Nevertheless, the American National Bank case, supra, held that the collecting bank was liable to the drawee bank upon the ground that payment to the collecting bank was made without consideration and by mistake. In substance it allowed recovery in quasi-contract for money had and received. The opinion also refers to the negligence of the collecting bank which resulted *296 in the mistake of the drawee bank. Accord, United States F. & G. Co. v. Peoples Nat. Bank, 24 Ill. App. 2d 275 (164 NE2d 497).

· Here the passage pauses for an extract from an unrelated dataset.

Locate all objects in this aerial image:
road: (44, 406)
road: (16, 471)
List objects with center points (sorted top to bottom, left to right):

I am of the opinion that the words "Pay to the order of any Bank, Banker or Trust Co., prior endorsements guaranteed" cover a missing indorsement of a joint payee upon the same theory of recovery as for a forged indorsement. It can be based upon either the quasi-contractual duty to repay money paid under mistake or upon the collecting bank's express agreement contained in the indorsement. Yatesville Banking Co. v. Fourth Nat. Bank, 10 Ga. App. 1, supra. The petition in the present case is based upon the express agreement, the "reliance on the indorsement of defendant."

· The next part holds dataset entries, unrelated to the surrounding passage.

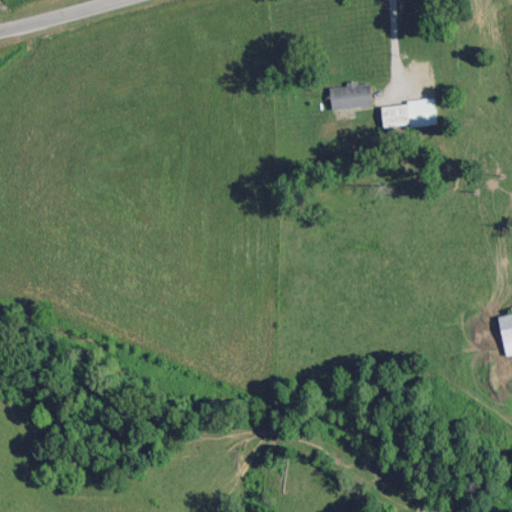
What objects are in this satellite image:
road: (55, 15)
road: (394, 39)
building: (352, 94)
building: (407, 113)
building: (507, 331)
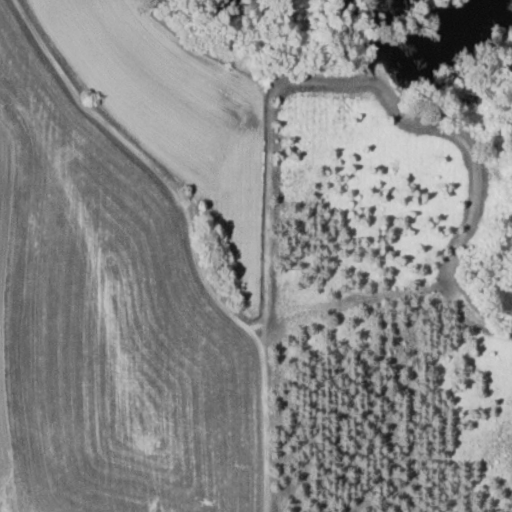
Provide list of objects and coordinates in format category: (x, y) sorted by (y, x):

While the Uniform Bank Collection Code has not been adopted in Georgia, it (Section 4) represents the trend in banking law, and places the ultimate liability for defective indorsements on the collecting bank. Holding the collecting bank to its express guaranty or warranty will place liability with certainty and result in the predictability which bankers have sought to foster. Each citizen and bank then will know where he or it stands.